Animal studies/breast orthotopic xenograft model

Female nude mice were anesthetized by using 7.5 mg/kg of xylazine and 75 mg/kg of ketamine. 2 × 105 cells of MDA-MB-231-Luc (including MDA-MB-231-Luc-pCDH, MDA-MB-231-Luc-66CTG, and MDA-MB-231-Luc-66ATG), and 1 × 106 cells of MDA-MB-468 (including MDA-MB-468-shCON, MDA-MB-468-sh66CTG#1, and MDA-MB-468-sh66CTG#5) were respectively resuspended in 100 μl of ice-cold medium/Matrigel (BD Biosciences, Cat: 354234) at a 1:1 ratio and orthotopically injected into the fourth pair of mammary fat pads. Using vernier caliper to measure the size of the transplanted tumors every 3 days from the eighth to the twelfth day after injection. The formula: tumor volume (cm³) = π (length × width²)/6 was used to calculate the tumor volume.

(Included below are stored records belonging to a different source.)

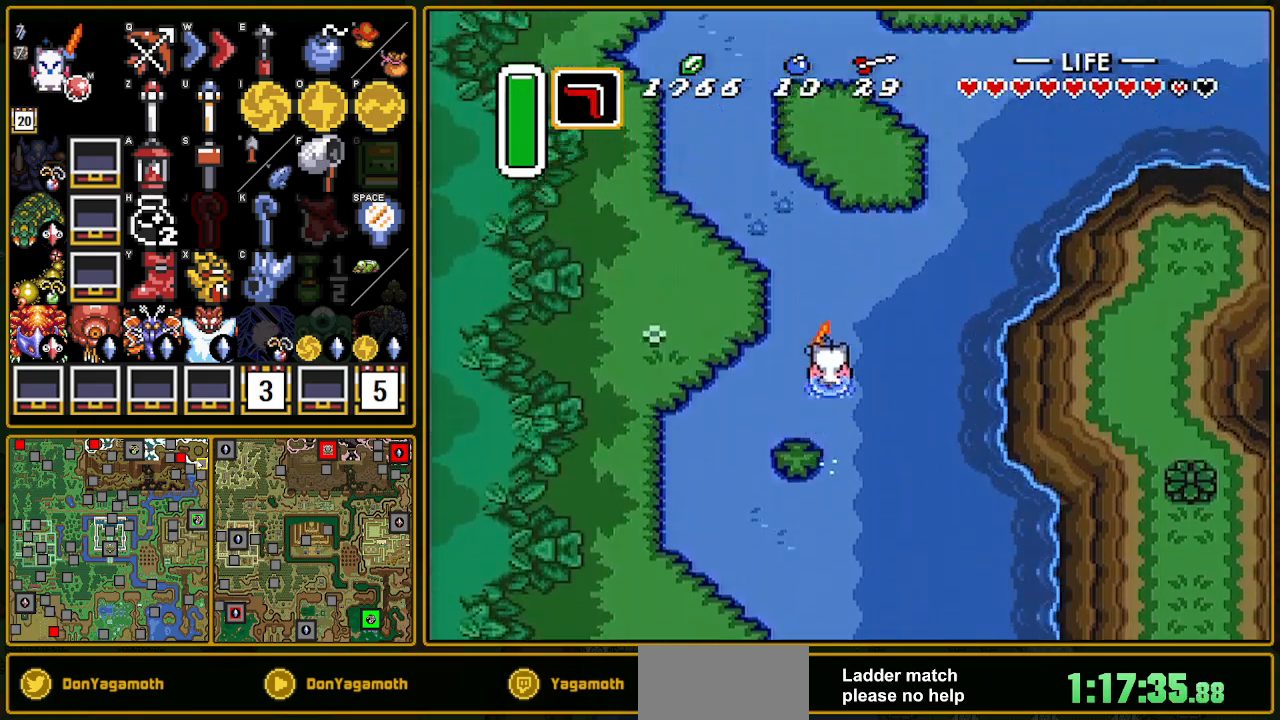
{"buttons": [], "events": [[50, "A", "up"]]}
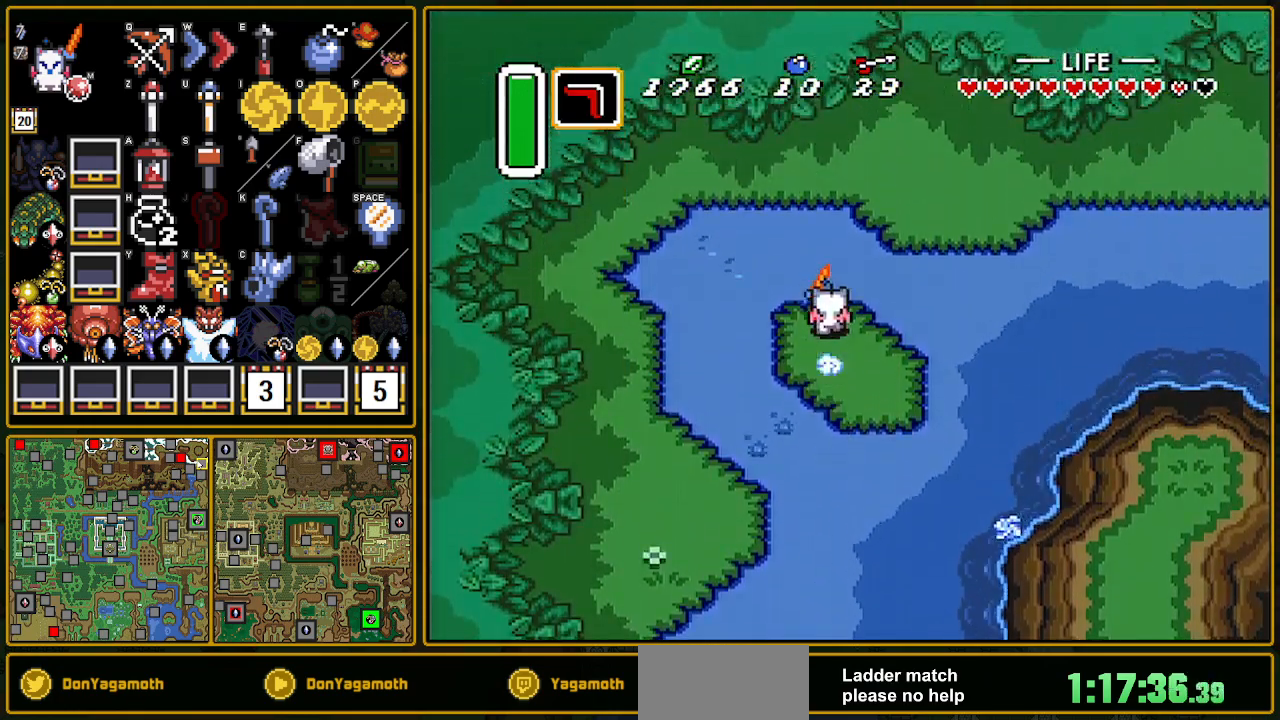
{"buttons": ["A"], "events": [[283, "DPAD_RIGHT", "down"], [300, "A", "down"], [417, "DPAD_RIGHT", "up"]]}
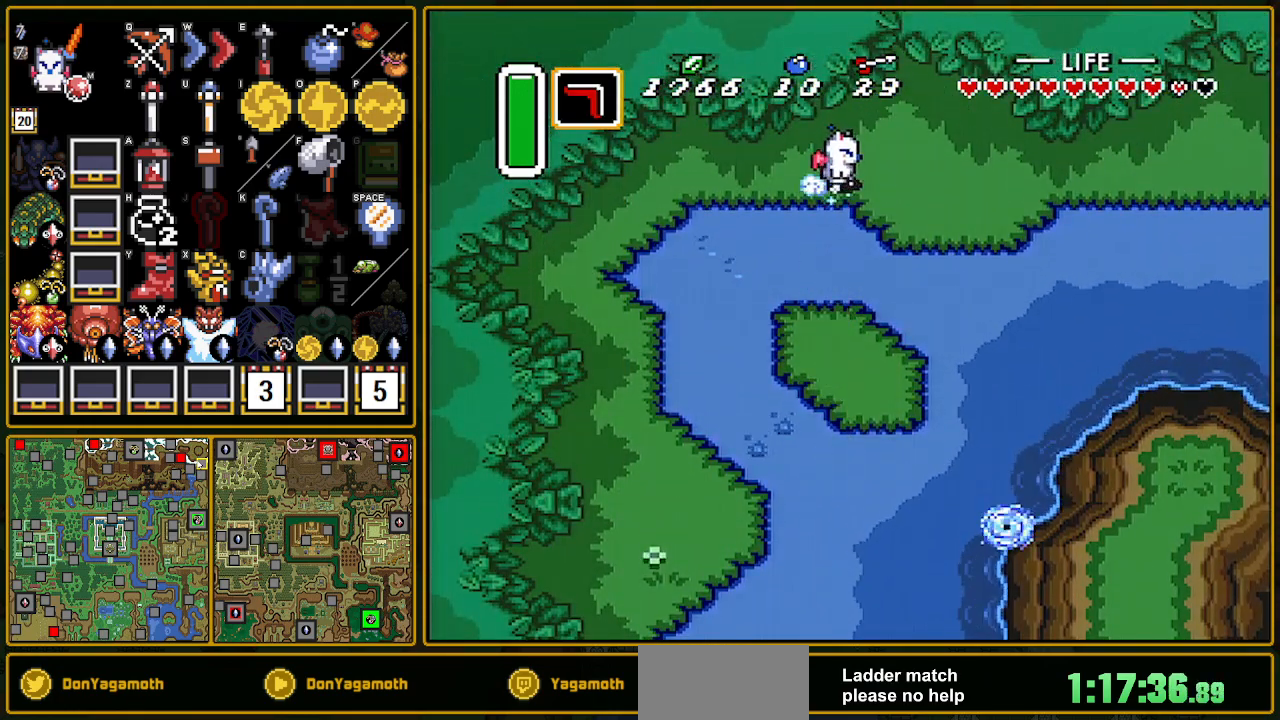
{"buttons": ["A"], "events": []}
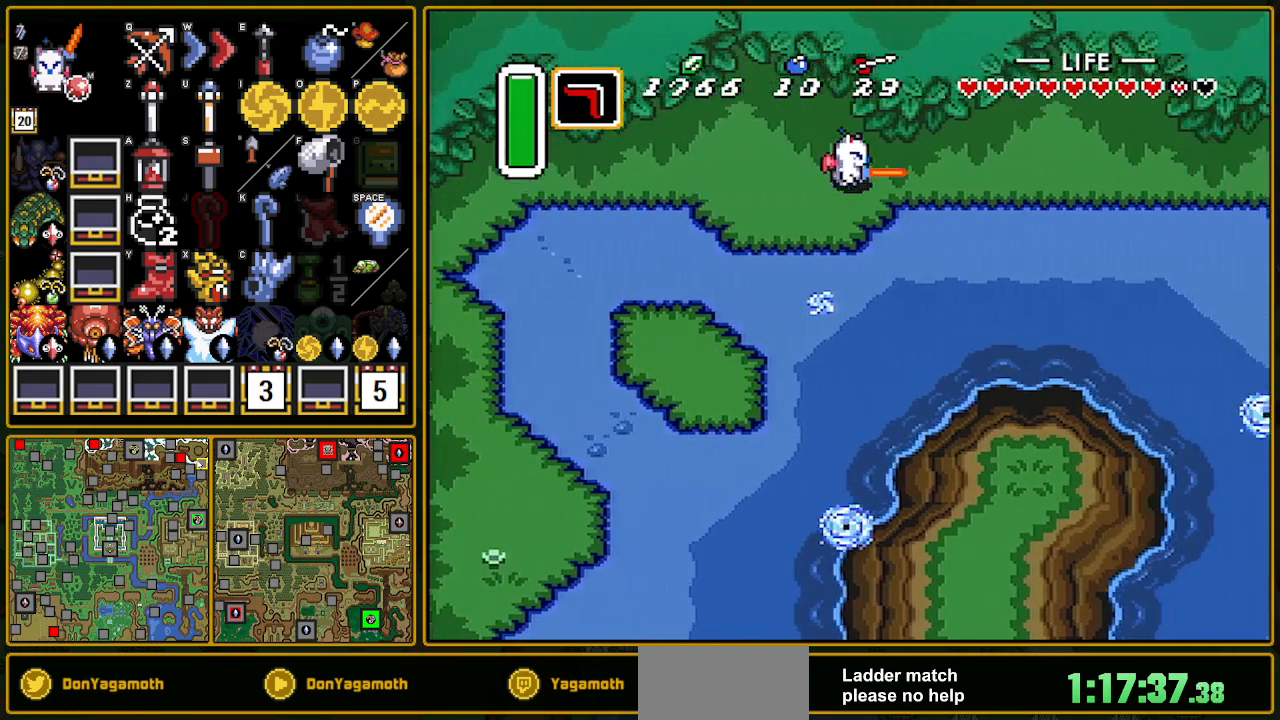
{"buttons": ["A"], "events": []}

For the detection of bioluminescent, mouse was administered with D-luciferin (Bridgen, Cat: D12505) via intraperitoneal injection. 5 min later, the mouse was anesthetized with 7.5 mg/kg of xylazine and 75 mg/kg of ketamine. The IVIS Lumina XR system (Caliper Life Sciences, USA) was used to capture the bioluminescent images. The original bioluminescent images for Fig. 4a could be found in Supplementary Dataset 9. Each tumor tissue sample was divided into three parts: one for total RNA purification, one for protein extraction, and the third for paraffin embedding. In the xenograft model of MDA-MB-468, to ensure sufficient tumor tissue for paraffin samples, the left and right tumor tissues from the same mouse were pooled for RNA and protein extraction, as some tumors were too small to provide enough tissue individually.

Quantification and statistical analysis

Data were analyzed by using the soft of GraphPad Prism 10.0. When the P-value is less than 0.05, the result can be considered statistically significant. In figures, the error bars represent the standard deviation derived from three or more independent experiments. Statistical significance was assessed using a two-tailed Student’s t-test, one-way or two-way ANOVA, followed by Dunnett’s test. The information of detailed statistics for each experiment is presented in the respective figure legends.